# Компьютерные технологии > Железо (hardware) >  Пропадает сеть, а вместе с сетью и инет; WiFi

## cTygeHT

Здравствуйте, хочу понять почему мой Asus WL-167g (беспроводной USB 2.0 WiFi адаптер) не хочет давать сеть, а вместе с сетью и инет, по программной точке оступа через две стенки. Подключил WL к домашнему компьютеру, сделал виртуальный wifi в windows 7, запустил точку доступа, расшарил на неё инет. Все работает но не совсем, в комнате вместе с компом сигнал отличный, инет работает, также на кухне и в соседней комнате через одну стену, но в зале, через две стены, инет не хочет работать, также не хочет работать сеть, т.е. домашний комп не пингуется, хотя вайфай пишет что соединен и сигнал на 3 палки из 5. 
Как можно сделать, чтобы вайфай ловился по всей квартире? Пробовал через usb удлиннитель выводить адаптер в коридор, но тогда ноут даже не находит точку доступа...


И еще, чтобы не флудить темами, задам вопрос тут.
На домашнем компе (Windows 7) инет приходит по витой паре, с внешним постоянным ИП, от этого компа по вайфаю инет доходит до ноута, и эти две локальные сети как-то воюют между собой, например, чтобы создать сервер counter-strike по интренету, приходится отключать WiFi, запускать сервер и включать WiFi обратно, иначе сервер создается внутрисетвой между двумя компами. Если с ноута подключиться к этому серверу, то больше никто не может зайти на него с инета, и комп мой из инета не пингуется, хотя инет есть, если с ноута отключиться от сервера, то с инета сразу могут зайти. Может можно как-то выбрать основную и второстепенную локальную сеть?
════════════════════
### Задания
• a. Перепишите из обсуждения проблемы с WiFi отрывок от слов «Как можно сделать, чтобы» до слов «находит точку доступа...» включительно, ничего в нём не меняя.
• b. Продолжите обсуждение проблемы с WiFi, начав сразу после его последнего предложения.
Приведённые ниже записи здесь никак не используются.

### Извлечённые данные
════════════════════
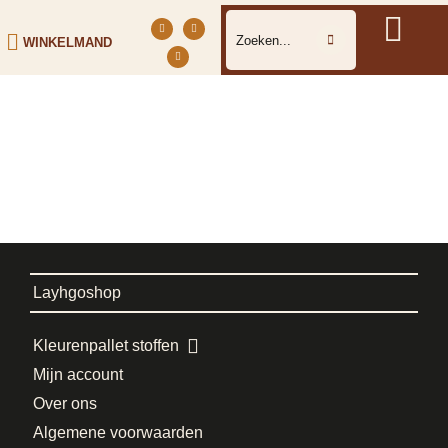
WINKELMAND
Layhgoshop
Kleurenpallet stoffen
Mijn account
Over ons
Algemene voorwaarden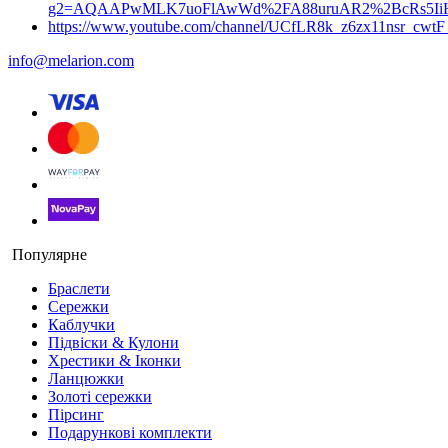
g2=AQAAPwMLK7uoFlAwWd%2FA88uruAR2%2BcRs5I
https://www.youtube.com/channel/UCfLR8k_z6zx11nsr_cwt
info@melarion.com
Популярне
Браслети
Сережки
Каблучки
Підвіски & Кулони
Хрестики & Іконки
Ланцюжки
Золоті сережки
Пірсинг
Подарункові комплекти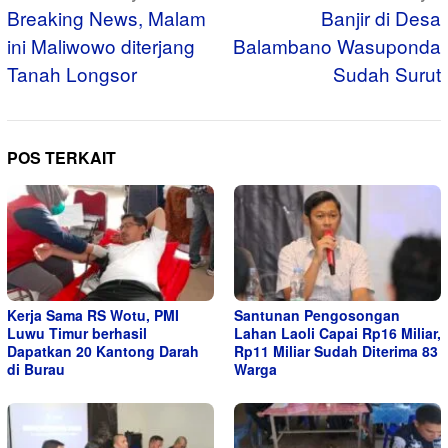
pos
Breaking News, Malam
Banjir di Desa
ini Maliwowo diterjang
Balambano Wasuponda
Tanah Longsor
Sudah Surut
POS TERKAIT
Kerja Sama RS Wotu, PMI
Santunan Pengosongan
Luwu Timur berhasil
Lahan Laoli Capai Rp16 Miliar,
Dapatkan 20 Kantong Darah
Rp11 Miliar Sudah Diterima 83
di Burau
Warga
════════════════════
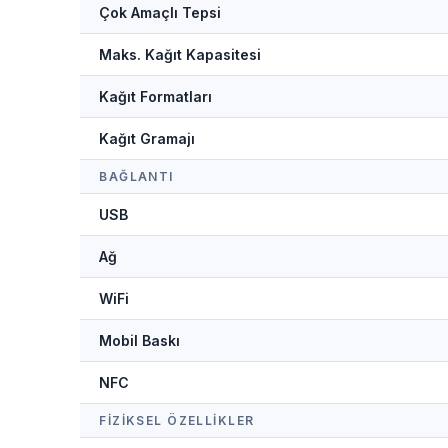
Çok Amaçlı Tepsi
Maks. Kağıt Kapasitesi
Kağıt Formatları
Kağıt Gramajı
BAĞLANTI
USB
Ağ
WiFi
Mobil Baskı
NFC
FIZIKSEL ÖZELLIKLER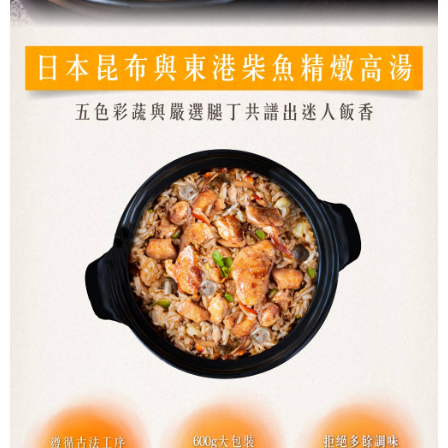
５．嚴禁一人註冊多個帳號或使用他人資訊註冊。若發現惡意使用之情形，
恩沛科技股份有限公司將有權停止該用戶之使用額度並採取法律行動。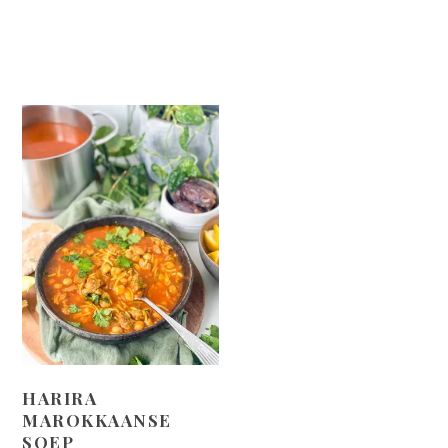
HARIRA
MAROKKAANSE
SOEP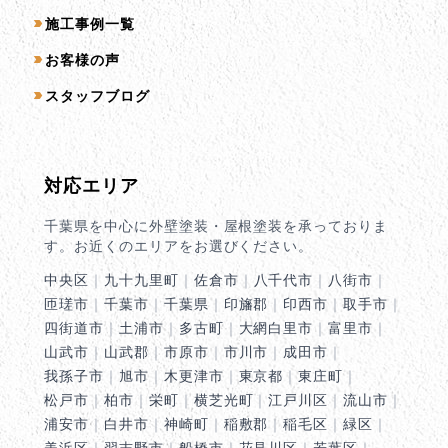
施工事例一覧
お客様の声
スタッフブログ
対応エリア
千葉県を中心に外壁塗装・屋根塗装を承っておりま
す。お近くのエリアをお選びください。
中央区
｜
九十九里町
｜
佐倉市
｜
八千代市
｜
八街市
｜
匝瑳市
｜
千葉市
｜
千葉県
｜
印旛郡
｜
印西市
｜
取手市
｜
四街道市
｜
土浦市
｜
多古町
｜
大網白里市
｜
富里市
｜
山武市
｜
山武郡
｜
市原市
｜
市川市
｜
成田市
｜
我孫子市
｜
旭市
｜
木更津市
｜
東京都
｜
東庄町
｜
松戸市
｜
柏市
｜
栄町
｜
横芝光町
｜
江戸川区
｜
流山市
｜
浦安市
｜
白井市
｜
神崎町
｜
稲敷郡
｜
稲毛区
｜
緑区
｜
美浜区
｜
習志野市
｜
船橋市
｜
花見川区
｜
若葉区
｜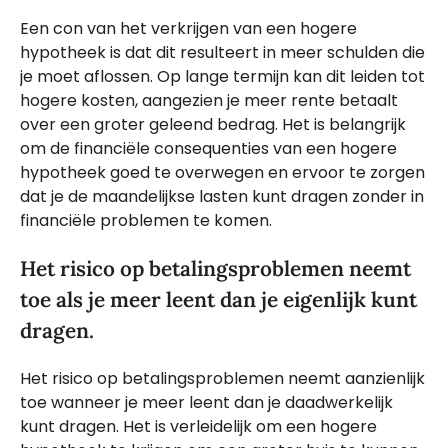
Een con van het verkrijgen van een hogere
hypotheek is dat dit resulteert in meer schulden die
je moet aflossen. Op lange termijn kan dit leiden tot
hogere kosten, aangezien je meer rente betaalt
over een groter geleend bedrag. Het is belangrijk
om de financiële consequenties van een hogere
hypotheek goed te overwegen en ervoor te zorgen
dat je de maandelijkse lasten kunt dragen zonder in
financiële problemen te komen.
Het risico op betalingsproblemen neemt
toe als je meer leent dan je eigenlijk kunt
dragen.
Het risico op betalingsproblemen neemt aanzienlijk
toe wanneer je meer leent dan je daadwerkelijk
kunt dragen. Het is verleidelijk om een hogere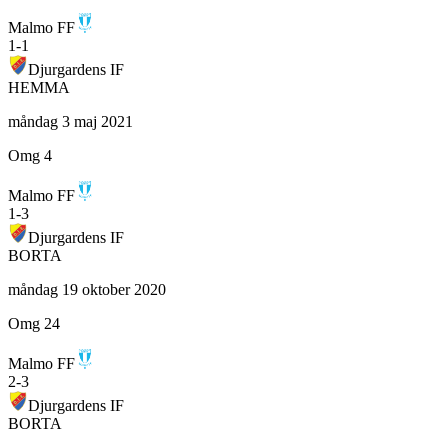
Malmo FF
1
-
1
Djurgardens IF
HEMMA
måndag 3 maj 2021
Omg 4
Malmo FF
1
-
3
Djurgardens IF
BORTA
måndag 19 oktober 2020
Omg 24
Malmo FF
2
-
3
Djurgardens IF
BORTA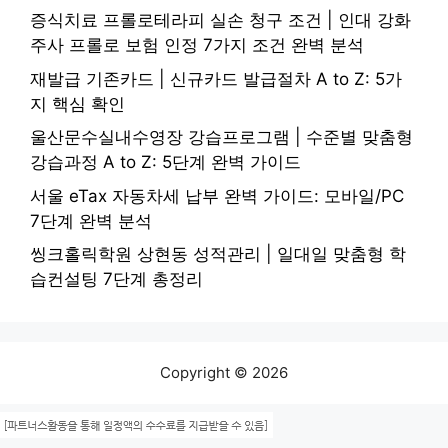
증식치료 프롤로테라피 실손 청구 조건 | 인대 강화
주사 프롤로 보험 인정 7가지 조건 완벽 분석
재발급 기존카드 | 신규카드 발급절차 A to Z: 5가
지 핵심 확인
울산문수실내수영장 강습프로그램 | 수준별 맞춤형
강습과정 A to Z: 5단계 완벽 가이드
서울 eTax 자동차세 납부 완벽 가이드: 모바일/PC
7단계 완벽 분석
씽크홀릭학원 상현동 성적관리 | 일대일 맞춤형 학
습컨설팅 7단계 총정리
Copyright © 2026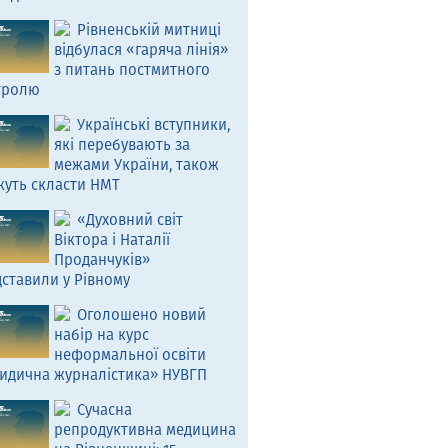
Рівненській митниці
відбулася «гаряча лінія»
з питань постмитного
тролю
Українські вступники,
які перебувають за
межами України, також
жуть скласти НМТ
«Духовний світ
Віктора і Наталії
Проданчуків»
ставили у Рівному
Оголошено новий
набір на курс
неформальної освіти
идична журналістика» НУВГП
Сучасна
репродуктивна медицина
════════════════════
### Ответы к заданиям
• a.
Как можно сделать, чтобы вайфай ловился по всей квартире? Пробовал через usb удлиннитель выводить адаптер в коридор, но тогда ноут даже не находит точку доступа...

• b.
----------


## Микола

Купи свич и не парься это по второй теме,а на счет первой возможно сильные помехи,или по usb удленителю возможно не хватает питания попробуй через хаб

----------


## cTygeHT

> Купи свич и не парься это по второй теме...


Свич не хочу по нескольким причинам, во-первых цена немного кусается :) , во-вторых имею внешний ИП и http сервер на компе, если через свич, то на обоих компах получится внутрисетевые ИПы и сервер не будет доступен из инета, да и из локалки провайдера тоже :confused:




> ...а на счет первой возможно сильные помехи,или по usb удленителю возможно не хватает питания попробуй через хаб


Ты имеешь ввиду хаб на другом конце удлиннителя подключить и к нему  WiFi адаптер?

----------


## Микола

Ты имеешь ввиду хаб на другом конце удлиннителя подключить и к нему WiFi адаптер?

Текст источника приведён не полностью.